**Problem statement**
Please show each line of the items below that contains the word "slice", copied in full; case counts.
BEGIN Provided material
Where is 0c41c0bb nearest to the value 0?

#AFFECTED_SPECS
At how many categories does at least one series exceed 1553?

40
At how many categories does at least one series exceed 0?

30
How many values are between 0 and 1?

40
END Provided material
BEGIN Provided material
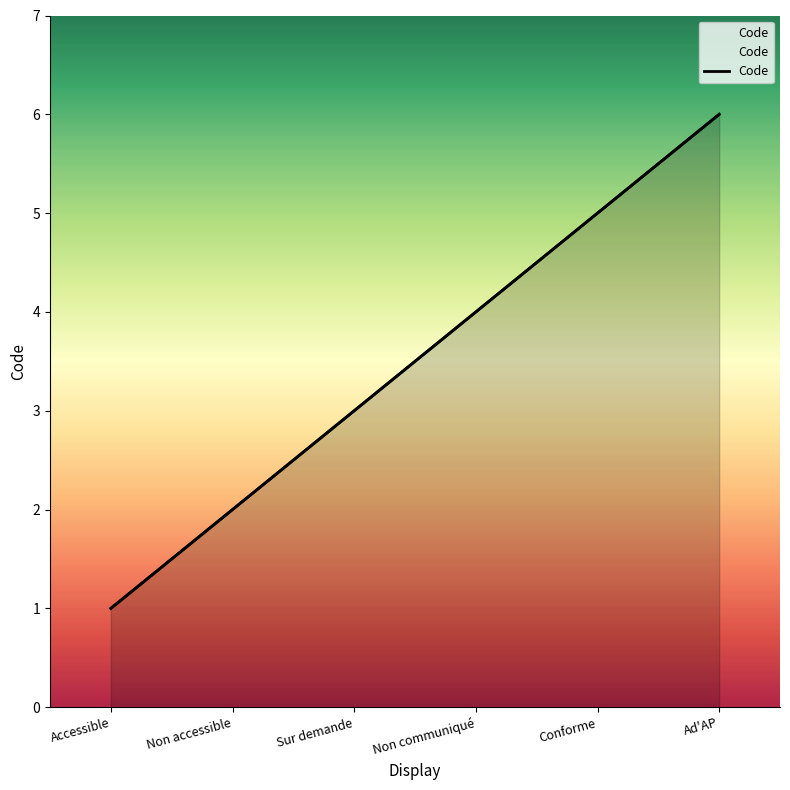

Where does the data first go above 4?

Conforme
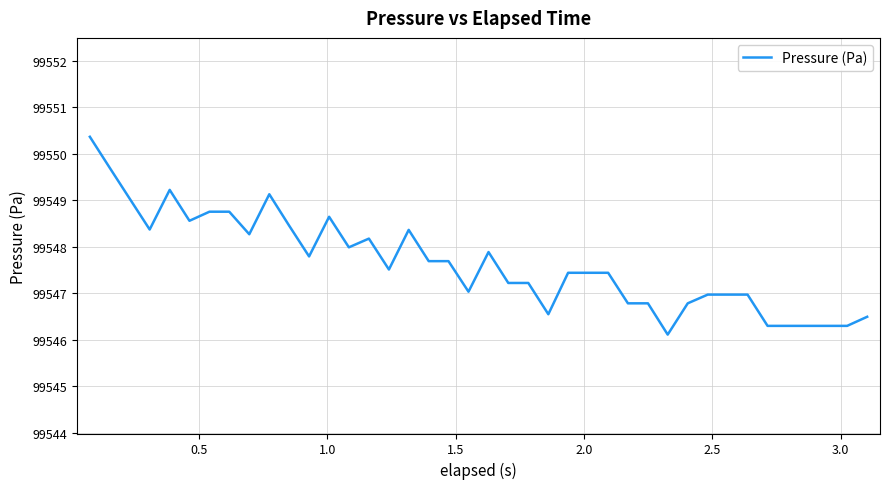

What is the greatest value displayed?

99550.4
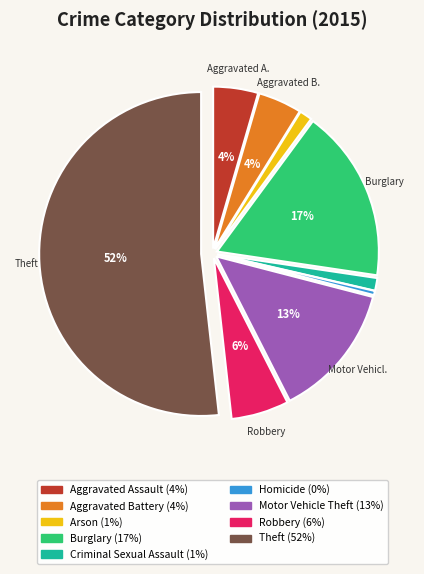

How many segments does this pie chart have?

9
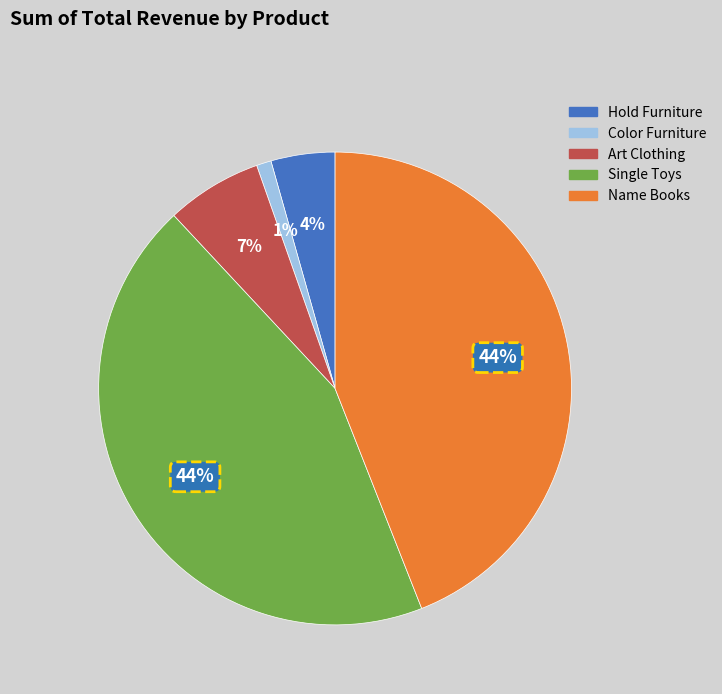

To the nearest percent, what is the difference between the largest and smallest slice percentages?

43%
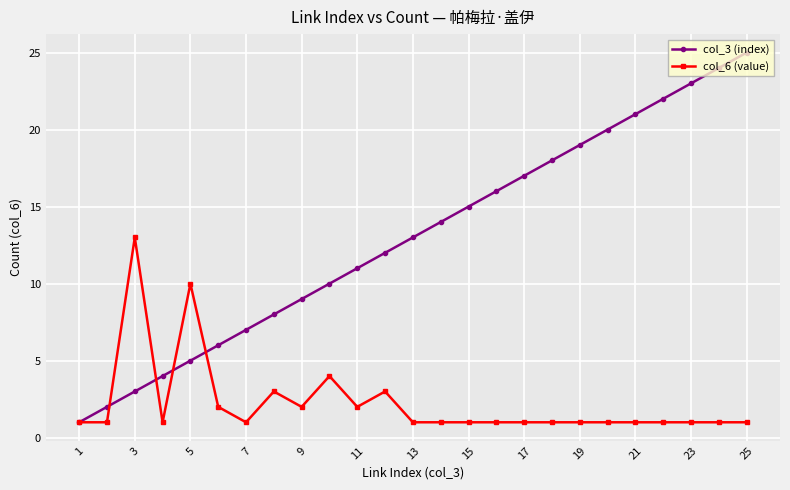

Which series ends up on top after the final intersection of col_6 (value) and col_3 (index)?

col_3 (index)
END Provided material
BEGIN Provided material
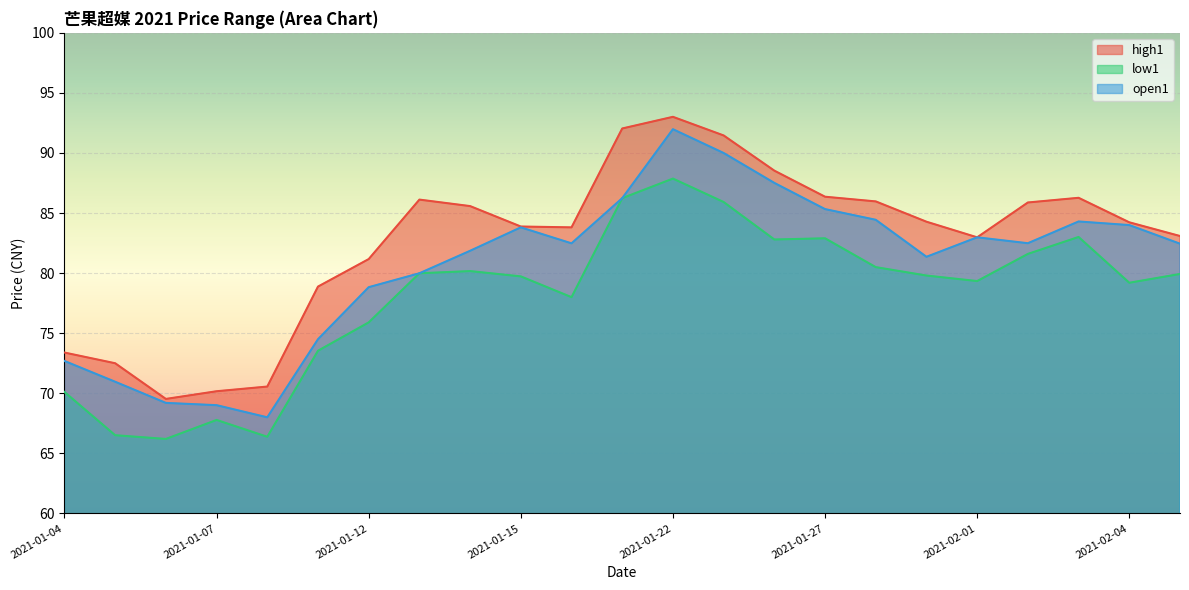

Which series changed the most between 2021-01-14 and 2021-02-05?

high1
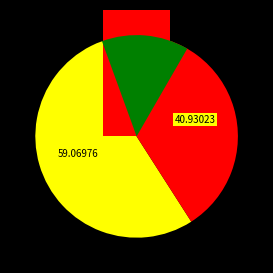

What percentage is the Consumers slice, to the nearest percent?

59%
END Provided material
**The completed task**
To the nearest percent, what is the difference between the largest and smallest slice percentages?
What percentage is the Consumers slice, to the nearest percent?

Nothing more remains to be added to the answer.